Wednesday, August 03, 2016

Something stinks in Chicago: Water/sewer tax coming to bail out pensions

Abandoned home, Chicago's
South Side
Of course the more sensible approach for Barack Obama's former chief-of-staff would appeal to the state legislature to change Illinois law so municipalities can declare bankruptcy.

Emanuel's predecessor, Richard M. Daley, screwed taxpayers by making pension deals with the public-sector unions that are unaffordable.

Donald Trump is right--the system is rigged.

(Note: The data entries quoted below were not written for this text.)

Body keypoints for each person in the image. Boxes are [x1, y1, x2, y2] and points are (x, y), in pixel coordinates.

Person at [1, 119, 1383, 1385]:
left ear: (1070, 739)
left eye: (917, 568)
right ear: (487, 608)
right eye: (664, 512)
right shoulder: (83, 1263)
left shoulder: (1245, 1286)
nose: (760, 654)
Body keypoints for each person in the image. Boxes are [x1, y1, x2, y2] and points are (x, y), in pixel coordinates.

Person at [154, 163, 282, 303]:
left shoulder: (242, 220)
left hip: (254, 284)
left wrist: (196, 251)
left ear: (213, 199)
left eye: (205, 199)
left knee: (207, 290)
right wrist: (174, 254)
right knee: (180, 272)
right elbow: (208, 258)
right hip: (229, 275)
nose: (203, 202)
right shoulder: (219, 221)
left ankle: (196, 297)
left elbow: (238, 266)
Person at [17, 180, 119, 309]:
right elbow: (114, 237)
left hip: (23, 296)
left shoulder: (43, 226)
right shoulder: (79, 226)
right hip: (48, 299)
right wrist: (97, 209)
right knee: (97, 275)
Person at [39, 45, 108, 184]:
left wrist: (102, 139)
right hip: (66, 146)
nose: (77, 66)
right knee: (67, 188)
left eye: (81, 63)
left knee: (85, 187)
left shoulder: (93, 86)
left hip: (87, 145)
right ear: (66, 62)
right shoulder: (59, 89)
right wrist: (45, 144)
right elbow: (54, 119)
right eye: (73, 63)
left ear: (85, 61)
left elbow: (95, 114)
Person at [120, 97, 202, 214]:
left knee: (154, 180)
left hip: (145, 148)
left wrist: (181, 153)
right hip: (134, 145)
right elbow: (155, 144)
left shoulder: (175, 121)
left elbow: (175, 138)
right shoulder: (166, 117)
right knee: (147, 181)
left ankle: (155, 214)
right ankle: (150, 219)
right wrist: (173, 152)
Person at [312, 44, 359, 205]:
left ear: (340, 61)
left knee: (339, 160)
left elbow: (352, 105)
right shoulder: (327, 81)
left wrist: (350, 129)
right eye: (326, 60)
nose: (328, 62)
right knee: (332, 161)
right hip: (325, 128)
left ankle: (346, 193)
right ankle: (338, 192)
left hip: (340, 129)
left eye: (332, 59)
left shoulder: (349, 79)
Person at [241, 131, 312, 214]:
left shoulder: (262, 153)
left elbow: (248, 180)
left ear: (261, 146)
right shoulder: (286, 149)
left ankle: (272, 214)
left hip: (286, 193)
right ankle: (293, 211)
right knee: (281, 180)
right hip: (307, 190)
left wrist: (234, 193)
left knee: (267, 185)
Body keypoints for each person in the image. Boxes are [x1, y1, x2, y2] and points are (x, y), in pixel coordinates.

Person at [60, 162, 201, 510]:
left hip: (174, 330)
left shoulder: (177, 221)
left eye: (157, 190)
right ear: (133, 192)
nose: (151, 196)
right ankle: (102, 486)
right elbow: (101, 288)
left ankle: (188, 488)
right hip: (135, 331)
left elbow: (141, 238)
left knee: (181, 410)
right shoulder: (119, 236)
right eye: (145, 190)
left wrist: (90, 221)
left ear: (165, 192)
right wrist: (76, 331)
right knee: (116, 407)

From the Chicago Sun-Times:
Mayor Rahm Emanuel on Wednesday put in place the final piece of the pension puzzle he was elected to solve but in a way that will impose another heavy burden on Chicago homeowners reeling from rising property taxes compounded by reassessments.

To generate the $239 million over five years needed to save Chicago's largest city employee pension fund, Emanuel wants to slap a new and quickly escalating "utility tax" on water and sewer bills over the next four years.

The plan is to start with a 7 percent tax, double it in year two, impose a 21 percent tax in year three and end at 28 percent in years four and five.

After that, the tax would rise annually to meet the "actuarially required contribution" to achieve a 90 percent funding ratio by 2057 for a Municipal Employees pension with $18.6 billion in unfunded liabilities that is due to run out of money in 2025.
It's likely that Rahm's revenue forecasters aren't accounting for a mass exodus of taxpayers who will throw up their hands and yell "enough" and move to the suburbs, Texas, or anyplace else as long as its not Chicago.

I've seen Chicago's future--it's called Detroit.

From my post at Da Tech Guy:

I walked its streets--the tragedy of Detroit.

1 comment:

Kathy Kraus said...

John, once again you "hit it out of the ballpark"! Chicago corruption at its best exposed yet again.